(PROVIDED MATERIAL begins)

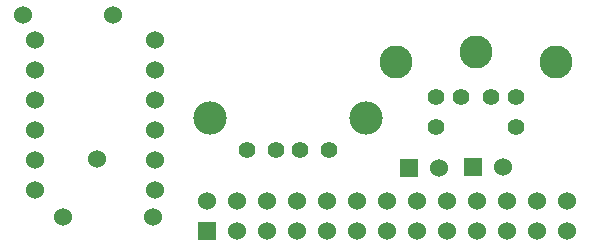
<source format=gbr>
G04 start of page 5 for group 3 idx 3 *
G04 Title: (unknown), signal3 *
G04 Creator: pcb 20140316 *
G04 CreationDate: Tue 22 Dec 2015 07:16:43 PM GMT UTC *
G04 For: vince *
G04 Format: Gerber/RS-274X *
G04 PCB-Dimensions (mil): 1950.00 850.00 *
G04 PCB-Coordinate-Origin: lower left *
%MOIN*%
%FSLAX25Y25*%
%LNGROUP3*%
%ADD59C,0.0900*%
%ADD58C,0.0910*%
%ADD57C,0.0280*%
%ADD56C,0.0360*%
%ADD55C,0.0380*%
%ADD54C,0.0350*%
%ADD53C,0.0550*%
%ADD52C,0.1100*%
%ADD51C,0.1110*%
%ADD50C,0.0560*%
%ADD49C,0.0600*%
%ADD48C,0.0001*%
G54D48*G36*
X64200Y9400D02*Y3400D01*
X70200D01*
Y9400D01*
X64200D01*
G37*
G54D49*X67200Y16400D03*
X77200Y6400D03*
Y16400D03*
X87200Y6400D03*
Y16400D03*
X97200Y6400D03*
Y16400D03*
G54D50*X98150Y33300D03*
X90250D03*
X80450D03*
G54D49*X49200Y11200D03*
G54D51*X68350Y44000D03*
G54D49*X50000Y20000D03*
Y30000D03*
Y40000D03*
Y50000D03*
Y60000D03*
Y70000D03*
G54D52*X183500Y62800D03*
G54D53*X162000Y51000D03*
X170100D03*
G54D52*X156900Y66000D03*
X130300Y62800D03*
G54D53*X151800Y51000D03*
X143700D03*
Y41200D03*
X170100D03*
G54D48*G36*
X153000Y30700D02*Y24700D01*
X159000D01*
Y30700D01*
X153000D01*
G37*
G54D49*X166000Y27700D03*
G54D51*X120050Y44000D03*
G54D48*G36*
X131400Y30600D02*Y24600D01*
X137400D01*
Y30600D01*
X131400D01*
G37*
G54D49*X144400Y27600D03*
G54D50*X107950Y33300D03*
G54D49*X107200Y6400D03*
X117200D03*
X127200D03*
X107200Y16400D03*
X117200D03*
X127200D03*
X137200D03*
X147200D03*
X157200D03*
X137200Y6400D03*
X147200D03*
X157200D03*
X167200D03*
Y16400D03*
X177200D03*
X187200D03*
X177200Y6400D03*
X187200D03*
X19200Y11200D03*
X35900Y78600D03*
X5900D03*
X10000Y70000D03*
Y60000D03*
Y50000D03*
Y40000D03*
Y30000D03*
Y20000D03*
X30400Y30300D03*
G54D54*G54D55*G54D56*G54D57*G54D58*G54D54*G54D59*G54D54*G54D59*G54D54*G54D55*G54D58*G54D55*G54D56*G54D55*G54D57*G54D54*M02*

</source>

(PROVIDED MATERIAL ends)

(EXERCISE OBJECTIVE): Wherever the listing shows a picture, omit it and output the rest exactly as given.

(WRITTEN ANSWER):
<source format=gbr>
G04 start of page 5 for group 3 idx 3 *
G04 Title: (unknown), signal3 *
G04 Creator: pcb 20140316 *
G04 CreationDate: Tue 22 Dec 2015 07:16:43 PM GMT UTC *
G04 For: vince *
G04 Format: Gerber/RS-274X *
G04 PCB-Dimensions (mil): 1950.00 850.00 *
G04 PCB-Coordinate-Origin: lower left *
%MOIN*%
%FSLAX25Y25*%
%LNGROUP3*%
%ADD59C,0.0900*%
%ADD58C,0.0910*%
%ADD57C,0.0280*%
%ADD56C,0.0360*%
%ADD55C,0.0380*%
%ADD54C,0.0350*%
%ADD53C,0.0550*%
%ADD52C,0.1100*%
%ADD51C,0.1110*%
%ADD50C,0.0560*%
%ADD49C,0.0600*%
%ADD48C,0.0001*%
G54D48*G36*
X64200Y9400D02*Y3400D01*
X70200D01*
Y9400D01*
X64200D01*
G37*
G54D49*X67200Y16400D03*
X77200Y6400D03*
Y16400D03*
X87200Y6400D03*
Y16400D03*
X97200Y6400D03*
Y16400D03*
G54D50*X98150Y33300D03*
X90250D03*
X80450D03*
G54D49*X49200Y11200D03*
G54D51*X68350Y44000D03*
G54D49*X50000Y20000D03*
Y30000D03*
Y40000D03*
Y50000D03*
Y60000D03*
Y70000D03*
G54D52*X183500Y62800D03*
G54D53*X162000Y51000D03*
X170100D03*
G54D52*X156900Y66000D03*
X130300Y62800D03*
G54D53*X151800Y51000D03*
X143700D03*
Y41200D03*
X170100D03*
G54D48*G36*
X153000Y30700D02*Y24700D01*
X159000D01*
Y30700D01*
X153000D01*
G37*
G54D49*X166000Y27700D03*
G54D51*X120050Y44000D03*
G54D48*G36*
X131400Y30600D02*Y24600D01*
X137400D01*
Y30600D01*
X131400D01*
G37*
G54D49*X144400Y27600D03*
G54D50*X107950Y33300D03*
G54D49*X107200Y6400D03*
X117200D03*
X127200D03*
X107200Y16400D03*
X117200D03*
X127200D03*
X137200D03*
X147200D03*
X157200D03*
X137200Y6400D03*
X147200D03*
X157200D03*
X167200D03*
Y16400D03*
X177200D03*
X187200D03*
X177200Y6400D03*
X187200D03*
X19200Y11200D03*
X35900Y78600D03*
X5900D03*
X10000Y70000D03*
Y60000D03*
Y50000D03*
Y40000D03*
Y30000D03*
Y20000D03*
X30400Y30300D03*
G54D54*G54D55*G54D56*G54D57*G54D58*G54D54*G54D59*G54D54*G54D59*G54D54*G54D55*G54D58*G54D55*G54D56*G54D55*G54D57*G54D54*M02*

</source>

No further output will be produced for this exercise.